The report, however, criticized the “incredible amount of time” — 10 months — it took NATO military leaders to negotiate arrangements over the site of the outpost, giving the Taliban plenty of time to coordinate and plan an attack on the base…

Also according to Wikipedia, the ‘US Army historian’ Mr. Cubbison has written earlier reports that did not cite the M4 as the culprit, but rather faulty decisions by senior commanders:

In July 2009, US Senator James Webb asked the US DoD Inspector General to formally examine the battle and the US Army’s investigation into the event. In his request, Webb cited an unreleased report from the army’s Combat Studies Institute by a US Army historian, Douglas Cubbison, that was sharply critical of the way senior Army leaders in Afghanistan, especially Ostlund and Preyser, acted prior to the assault at Wanat. According to that report, soldiers at the Wanat base were critically short of basic necessities such as water and sandbags and had complained repeatedly, to no avail, that their base was in a precarious position. Cubbison had written the report at the request of Lieutenant General William B. Caldwell IV, commander of the United States Army Combined Arms Center.

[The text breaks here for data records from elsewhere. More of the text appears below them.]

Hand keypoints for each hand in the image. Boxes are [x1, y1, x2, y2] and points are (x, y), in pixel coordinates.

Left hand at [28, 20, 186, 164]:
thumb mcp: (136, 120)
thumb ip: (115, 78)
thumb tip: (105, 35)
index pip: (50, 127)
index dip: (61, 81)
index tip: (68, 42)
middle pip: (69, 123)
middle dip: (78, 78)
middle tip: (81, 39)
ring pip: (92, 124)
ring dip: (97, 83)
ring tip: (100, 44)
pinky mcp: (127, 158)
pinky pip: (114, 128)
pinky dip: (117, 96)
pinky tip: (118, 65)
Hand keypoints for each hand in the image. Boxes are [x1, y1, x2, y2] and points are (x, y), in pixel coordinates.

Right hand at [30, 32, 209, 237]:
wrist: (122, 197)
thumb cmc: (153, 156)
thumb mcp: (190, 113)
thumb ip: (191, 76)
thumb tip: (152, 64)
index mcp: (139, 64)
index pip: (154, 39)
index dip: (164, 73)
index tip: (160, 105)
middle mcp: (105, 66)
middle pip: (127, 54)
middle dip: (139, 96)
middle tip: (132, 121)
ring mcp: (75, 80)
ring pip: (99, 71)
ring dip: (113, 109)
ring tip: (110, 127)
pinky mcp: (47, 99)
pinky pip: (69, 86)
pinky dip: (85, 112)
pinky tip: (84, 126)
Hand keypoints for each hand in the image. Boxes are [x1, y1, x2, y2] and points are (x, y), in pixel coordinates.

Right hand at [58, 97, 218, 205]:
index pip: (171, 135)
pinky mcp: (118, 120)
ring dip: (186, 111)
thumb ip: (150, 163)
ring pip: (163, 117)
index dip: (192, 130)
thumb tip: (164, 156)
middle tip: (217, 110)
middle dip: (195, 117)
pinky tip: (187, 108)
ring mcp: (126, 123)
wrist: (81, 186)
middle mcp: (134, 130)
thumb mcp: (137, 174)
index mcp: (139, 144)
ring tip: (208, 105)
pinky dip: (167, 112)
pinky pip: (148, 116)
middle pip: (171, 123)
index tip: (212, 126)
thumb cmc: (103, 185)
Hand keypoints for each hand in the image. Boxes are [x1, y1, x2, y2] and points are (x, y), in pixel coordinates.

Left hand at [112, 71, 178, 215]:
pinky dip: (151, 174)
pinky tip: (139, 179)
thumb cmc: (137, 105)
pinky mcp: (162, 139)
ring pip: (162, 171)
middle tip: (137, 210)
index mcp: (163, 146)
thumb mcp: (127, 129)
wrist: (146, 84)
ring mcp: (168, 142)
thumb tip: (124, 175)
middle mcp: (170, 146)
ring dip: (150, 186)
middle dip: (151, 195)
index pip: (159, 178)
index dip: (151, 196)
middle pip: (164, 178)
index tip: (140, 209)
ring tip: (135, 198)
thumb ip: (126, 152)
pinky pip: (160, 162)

According to Cubbison, a few days before the battle, on July 4, a US Army helicopter mistakenly attacked and killed 17 local Afghan civilians, including all of the Afghan doctors and nurses at a local clinic, infuriating local Afghans throughout the area. In response, platoon commander Brostrom and company commander Matthew Myer notified senior commanders that they were worried that a retaliatory attack was imminent and that extra surveillence was necessary. Rather than bolstering security around Wanat, however, US Army leaders at Bagram air base ordered the withdrawal of all intelligence, surveillance, and reconnaissance assets from the area. Brostrom’s father, retired Army Colonel David. P. Brostrom, alerted Webb’s office to the Army historian’s report. Said Brostrom, "After I read the report, I was sick to my stomach." …

Seeing that the despicable James Webb has cited Mr. Cubbison, we wonder about his objectivity.

But the Associated Press isn’t going to pass up any opportunity to throw doubts upon the Afghan mission.